Aiden & Ariel: The One I Want Series creation
Over the next few weeks, Jet and I will be sharing the creation of our new romance series. The One I Want.
Jet has always been a supporter of my writing and helps me with plot points when I pester him enough. Then one day, he pitched a new series to me. He said, “Why don’t you write a series about love at first sight? You can do a whole THING on it”…And then he pitched his vision for what would become The One I Want Series.
At first, his intention was to simply give me ideas. This man has so many ideas! But I turned it around on him and said…”Okay, a love at first sight love story, how do you see that going?”
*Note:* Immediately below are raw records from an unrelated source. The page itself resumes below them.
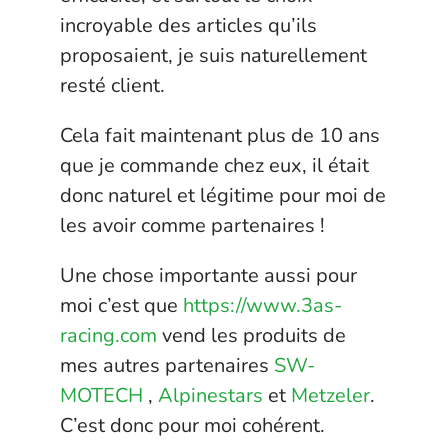
incroyable des articles qu’ils
proposaient, je suis naturellement
resté client.
Cela fait maintenant plus de 10 ans
que je commande chez eux, il était
donc naturel et légitime pour moi de
les avoir comme partenaires !
Une chose importante aussi pour
moi c’est que
https://www.3as-
racing.com
vend les produits de
mes autres partenaires
SW-
MOTECH
,
Alpinestars
et
Metzeler
.
C’est donc pour moi cohérent.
He replied with, “Well, how about something with kickass, professional women who find their one? You always complain about romance novels where the woman is always needing to be saved. Turn that around. Write about strong, accomplished women in gender-bending careers. Women who don’t need saving. Women who can do the saving. You know…like you.”
And that’s what launched The One I Want series.
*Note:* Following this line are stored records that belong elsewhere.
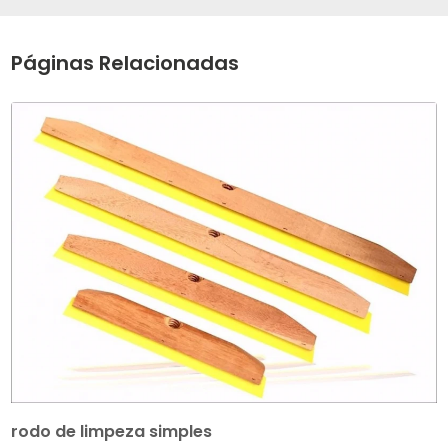
Páginas Relacionadas
rodo de limpeza simples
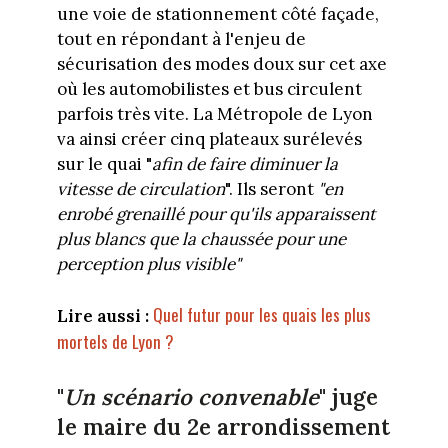
une voie de stationnement côté façade,
tout en répondant à l'enjeu de
sécurisation des modes doux sur cet axe
où les automobilistes et bus circulent
parfois très vite. La Métropole de Lyon
va ainsi créer cinq plateaux surélevés
sur le quai "
afin de faire diminuer la
vitesse de circulation
". Ils seront
"en
enrobé grenaillé pour qu'ils apparaissent
plus blancs que la chaussée pour une
perception plus visible"
Quel futur pour les quais les plus
Lire aussi :
mortels de Lyon ?
"
Un scénario convenable
" juge
le maire du 2e arrondissement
We tossed around several cool careers. Actually, we have an incredible list to pursue. The first is Ariel. She’s an ex-Army Warrant Officer and combat helicopter pilot. Medically discharged from the Army, she now flies aeromedical evacuation missions out to Oil Rigs in the Gulf of Mexico, bringing wounded oil workers back to definitive medical care on land.
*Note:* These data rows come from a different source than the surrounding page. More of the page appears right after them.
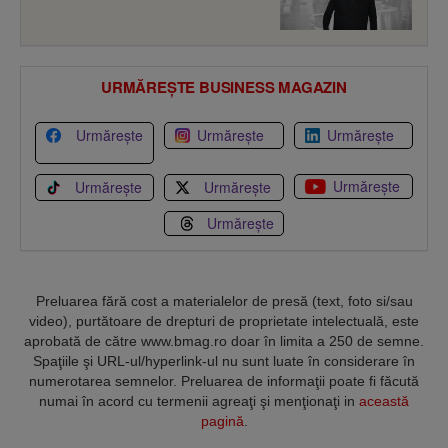
URMĂREȘTE BUSINESS MAGAZIN
Urmărește
Urmărește
Urmărește
Urmărește
Urmărește
Urmărește
Urmărește
Preluarea fără cost a materialelor de presă (text, foto si/sau
video), purtătoare de drepturi de proprietate intelectuală, este
aprobată de către www.bmag.ro doar în limita a 250 de semne.
Spaţiile şi URL-ul/hyperlink-ul nu sunt luate în considerare în
numerotarea semnelor. Preluarea de informaţii poate fi făcută
numai în acord cu termenii agreaţi şi menţionaţi in
această
pagină
.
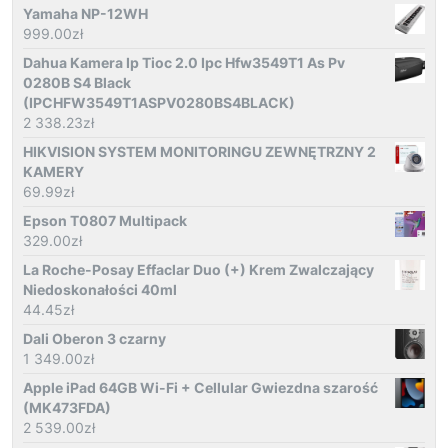
Yamaha NP-12WH
999.00
zł
Dahua Kamera Ip Tioc 2.0 Ipc Hfw3549T1 As Pv
0280B S4 Black
(IPCHFW3549T1ASPV0280BS4BLACK)
2 338.23
zł
HIKVISION SYSTEM MONITORINGU ZEWNĘTRZNY 2
KAMERY
69.99
zł
Epson T0807 Multipack
329.00
zł
La Roche-Posay Effaclar Duo (+) Krem Zwalczający
Niedoskonałości 40ml
44.45
zł
Dali Oberon 3 czarny
1 349.00
zł
Apple iPad 64GB Wi-Fi + Cellular Gwiezdna szarość
(MK473FDA)
2 539.00
zł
Ariel is a war decorated hero. She’s badass. And, she’s not necessarily looking for love. But that’s the thing about love. It finds you when you least expect it.
Writing about Ariel led to Off-Shore drilling and research into what that life must be like. The above graphic displays all the different kinds of offshore oil rigs that currently exist. The rig Ariel’s aeromedical evacuation mission takes her too is one of the Fixed Rig platforms. One of the issues with these is that they are literally FIXED to the seafloor, and therefore can’t move out of the way of oncoming storms.
“Fixed platform: Anchored directly into the seabed, fixed-platform rigs consist of a tall, steel structure known as a “jacket” that rises up from the ocean to support a surface deck. The jacket provides the rig’s sturdy base and holds everything else out of the water, while the drilling modules and crew quarters are located on the surface deck. Fixed platforms offer stability but no mobility, and today they’re primarily used to tap moderately shallow, long-term oil deposits. They can drill about 1,500 feet below the surface, but they’re costly to build, so they usually require a large oil discovery to justify their construction.”